Democrats on Wednesday grilled Office of Management and Budget (OMB) nominee Russell Vought over recent executive orders made by President Trump they say “illegally” target funding authorized by former President Biden.
As Vought testified before the Senate Budget Committee, Democrats pressed him about orders announced earlier this week that “pause the disbursement of funds” appropriated through two major pieces of Biden’s agenda: the Inflation Reduction Act and the Infrastructure Investment and Jobs Act.
Democrats have been sounding alarm over the orders, which they argue could result in the illegal impoundment of federal funding.
Sen. Jeff Merkley (Ore.), the top Democrat on the Senate Budget Committee, raised the issue at the top of the hearing on Vought’s nomination on Wednesday morning, asking the nominee whether he “send a rescission message to Congress” or “use the illegal impoundment strategy.”
In response, Vought defended the executive orders, calling them “pauses” that “ensure that the funding that is in place is consistent and moves in a direction along the lines of what the president ran on.”
Merkley argued that the Vought was advocating for an “impoundment strategy” that he called unconstitutional.

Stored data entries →
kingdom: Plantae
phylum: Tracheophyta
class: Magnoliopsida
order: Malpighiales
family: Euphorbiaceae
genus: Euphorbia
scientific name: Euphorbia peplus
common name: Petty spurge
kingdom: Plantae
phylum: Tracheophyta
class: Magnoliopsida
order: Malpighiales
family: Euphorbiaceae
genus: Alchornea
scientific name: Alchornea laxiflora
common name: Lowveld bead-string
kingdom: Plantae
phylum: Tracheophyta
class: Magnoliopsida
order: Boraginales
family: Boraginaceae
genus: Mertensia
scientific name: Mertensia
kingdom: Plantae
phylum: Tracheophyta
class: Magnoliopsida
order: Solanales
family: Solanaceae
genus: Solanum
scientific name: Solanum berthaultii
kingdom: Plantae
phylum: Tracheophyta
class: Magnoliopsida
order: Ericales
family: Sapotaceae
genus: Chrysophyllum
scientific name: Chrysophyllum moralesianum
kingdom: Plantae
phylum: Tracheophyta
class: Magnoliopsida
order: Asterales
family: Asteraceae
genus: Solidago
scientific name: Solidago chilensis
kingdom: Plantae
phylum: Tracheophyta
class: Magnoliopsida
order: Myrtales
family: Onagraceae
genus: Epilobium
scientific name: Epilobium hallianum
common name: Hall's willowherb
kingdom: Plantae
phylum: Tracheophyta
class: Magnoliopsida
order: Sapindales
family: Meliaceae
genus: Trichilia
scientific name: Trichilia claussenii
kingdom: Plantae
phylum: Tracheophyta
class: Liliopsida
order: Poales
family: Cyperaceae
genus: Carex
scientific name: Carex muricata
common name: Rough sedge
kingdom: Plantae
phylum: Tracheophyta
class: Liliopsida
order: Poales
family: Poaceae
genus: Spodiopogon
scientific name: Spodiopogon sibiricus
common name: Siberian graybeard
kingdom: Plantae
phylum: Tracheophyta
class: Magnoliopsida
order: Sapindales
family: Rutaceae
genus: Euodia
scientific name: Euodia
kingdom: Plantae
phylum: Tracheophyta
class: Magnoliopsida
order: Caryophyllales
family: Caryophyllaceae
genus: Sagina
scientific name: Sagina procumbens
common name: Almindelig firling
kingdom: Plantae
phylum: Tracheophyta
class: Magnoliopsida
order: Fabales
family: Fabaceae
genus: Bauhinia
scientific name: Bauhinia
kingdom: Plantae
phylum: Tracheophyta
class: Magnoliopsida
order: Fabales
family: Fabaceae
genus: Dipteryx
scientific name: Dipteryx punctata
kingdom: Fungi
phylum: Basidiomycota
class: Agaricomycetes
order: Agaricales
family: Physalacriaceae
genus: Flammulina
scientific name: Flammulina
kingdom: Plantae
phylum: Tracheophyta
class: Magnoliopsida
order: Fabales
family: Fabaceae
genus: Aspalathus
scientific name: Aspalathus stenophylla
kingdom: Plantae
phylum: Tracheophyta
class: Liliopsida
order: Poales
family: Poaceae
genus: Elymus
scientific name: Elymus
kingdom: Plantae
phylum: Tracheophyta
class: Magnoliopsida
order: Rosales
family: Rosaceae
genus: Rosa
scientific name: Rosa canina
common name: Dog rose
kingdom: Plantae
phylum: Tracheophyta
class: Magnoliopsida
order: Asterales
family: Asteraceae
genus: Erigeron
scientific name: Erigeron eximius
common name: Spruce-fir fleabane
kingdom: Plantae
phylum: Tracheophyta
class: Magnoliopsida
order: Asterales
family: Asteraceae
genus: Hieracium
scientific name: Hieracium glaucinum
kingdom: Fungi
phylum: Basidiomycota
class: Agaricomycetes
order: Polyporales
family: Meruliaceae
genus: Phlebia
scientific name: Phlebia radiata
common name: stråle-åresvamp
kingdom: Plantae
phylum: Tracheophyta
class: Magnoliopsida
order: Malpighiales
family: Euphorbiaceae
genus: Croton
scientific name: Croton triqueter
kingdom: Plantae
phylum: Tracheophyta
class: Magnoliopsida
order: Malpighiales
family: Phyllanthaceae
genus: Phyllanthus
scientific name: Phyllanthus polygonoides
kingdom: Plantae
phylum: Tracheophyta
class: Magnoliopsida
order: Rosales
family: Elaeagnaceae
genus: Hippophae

Exercise →
According to the report on Vought's hearing, which two laws fund the money that the recent orders pause? Work only from the report on Vought's hearing.

Answer for the task →
The Inflation Reduction Act and the Infrastructure Investment and Jobs Act.